Start of Block
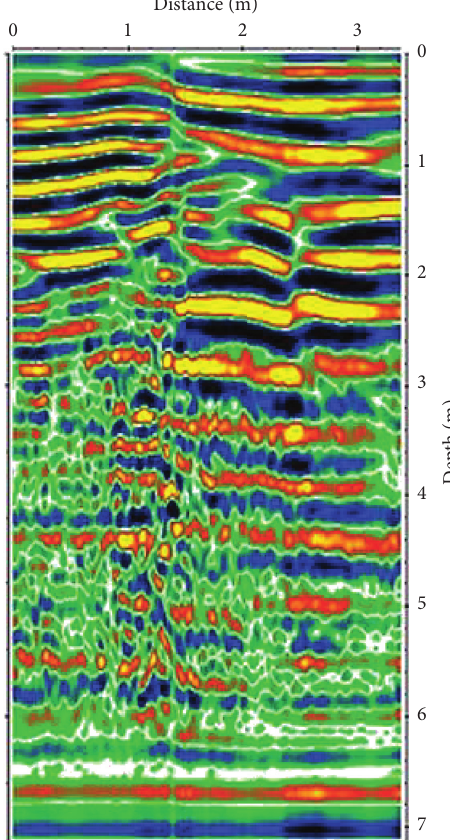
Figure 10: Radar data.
End of Block
Start of Block
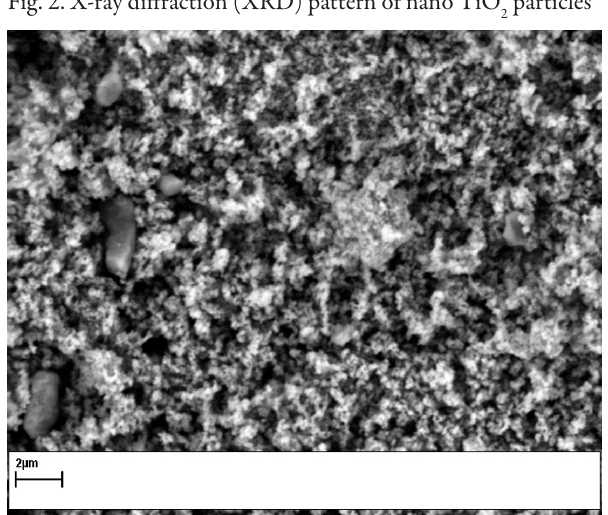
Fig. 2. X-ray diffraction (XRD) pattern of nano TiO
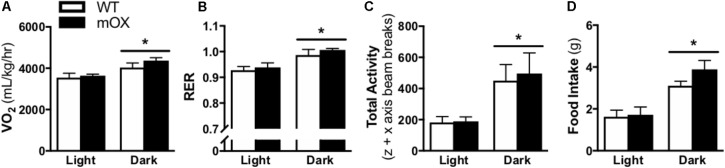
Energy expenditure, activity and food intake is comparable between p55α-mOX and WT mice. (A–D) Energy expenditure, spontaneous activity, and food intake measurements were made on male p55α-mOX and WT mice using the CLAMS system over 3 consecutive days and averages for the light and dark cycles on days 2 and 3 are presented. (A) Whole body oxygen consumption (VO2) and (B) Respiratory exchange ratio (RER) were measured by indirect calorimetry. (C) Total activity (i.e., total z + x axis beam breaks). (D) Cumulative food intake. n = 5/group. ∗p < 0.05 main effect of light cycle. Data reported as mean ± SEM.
End of Block
§ REQUIRED WORK
Please output the lines above beginning at the line with "Fig. 2. X-ray" and ending after the line with "Energy expenditure, activity", precisely as written and with no pictures.

§ TASK RESPONSE
Fig. 2. X-ray diffraction (XRD) pattern of nano TiO
Energy expenditure, activity and food intake is comparable between p55α-mOX and WT mice. (A–D) Energy expenditure, spontaneous activity, and food intake measurements were made on male p55α-mOX and WT mice using the CLAMS system over 3 consecutive days and averages for the light and dark cycles on days 2 and 3 are presented. (A) Whole body oxygen consumption (VO2) and (B) Respiratory exchange ratio (RER) were measured by indirect calorimetry. (C) Total activity (i.e., total z + x axis beam breaks). (D) Cumulative food intake. n = 5/group. ∗p < 0.05 main effect of light cycle. Data reported as mean ± SEM.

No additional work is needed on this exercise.